The application uses the following command-line arguments:
a)	-t x y		-	mandatory argument for the process topology, "x" denotes the number of processes on the X direction (i.e. per row) and
					"y" denotes the number of processes on the Y direction (i.e. per column); the topology size must always match the number of
					available processes (i.e. the number of launched MPI processes must be equal to x * y)
b)	-d dx dy 	-	optional argument indicating the size of the local (per-process) domain size; if it is omitted, the size will default to
					DEFAULT_DOMAIN_SIZE as defined in "Jacobi.h"
c)	-fs 		-	optional argument indicating that the replacement of the old block with the new one after an update should be performed using
					a fast pointer swap rather than a full block copy (which is the default behavior)
d)	-h | --help	-	optional argument for printing help information; this overrides all other arguments

=====================
2) Build instructions
=====================

To build the application, please ensure that the following are available on the platform:

a) an MPI implementation (with optional support for CUDA-aware MPI if this version of the application is to be built)
b) a CUDA toolkit (preferably, the latest available)

You can build the CUDA-aware MPI an the normal MPI version by calling make in src

cd src
make

To find mpi.h and the CUDA runtime library the provied Makefile relies on CUDA_INSTALL_PATH and MPI_HOME beeing set correctly.

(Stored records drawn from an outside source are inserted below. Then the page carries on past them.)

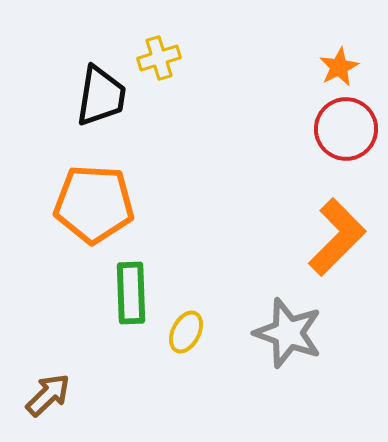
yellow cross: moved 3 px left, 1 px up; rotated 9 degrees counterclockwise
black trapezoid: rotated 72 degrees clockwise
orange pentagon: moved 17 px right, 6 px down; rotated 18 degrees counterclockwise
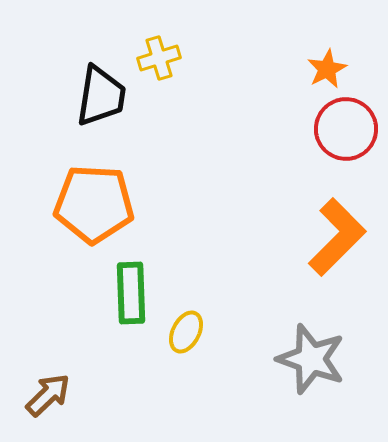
orange star: moved 12 px left, 2 px down
gray star: moved 23 px right, 26 px down
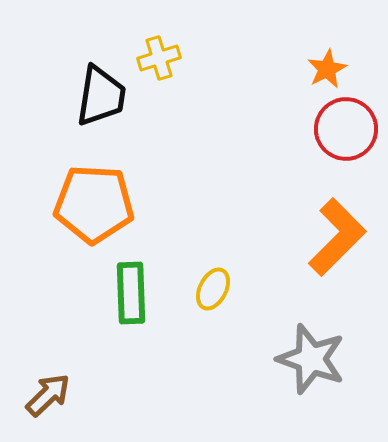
yellow ellipse: moved 27 px right, 43 px up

If you are using CUDA 5 or newer and running on a device with compute capability 3.0 or 3.5 you should also add GENCODE_SM30 and GENCODE_SM35 to the GENCODE_FLAGS in the Makefile. Also the macro ENV_LOCAL_RANK might need to
be changed in Jacobi.h to handle the GPU affinit properly. It defaults to MV2_COMM_WORLD_LOCAL_RANK which works with MVAPICH2.
The generated binaries can then be found found the bin directory.

===================
3) Run instructions
===================

To run the normal MPI version use: 
mpiexec -np 2 ./jacobi_cuda_normal_mpi -t 2 1

To run the CUDA-aware MPI version depending on the MPI implementation you are using you need to activate the CUDA-aware feature, e.g. for MVAPICH2 use
MV2_USE_CUDA=1 mpiexec -np 2 --exports=MV2_USE_CUDA ./jacobi_cuda_aware_mpi -t 2 1
 
================
4) Documentation
================

Documentation for this project may be generated automatically using Doxygen by calling make doc. A configuration file for this may be found in the "src" folder. If 
Doxygen is not available, the doc folder also contains pregenerated documentation.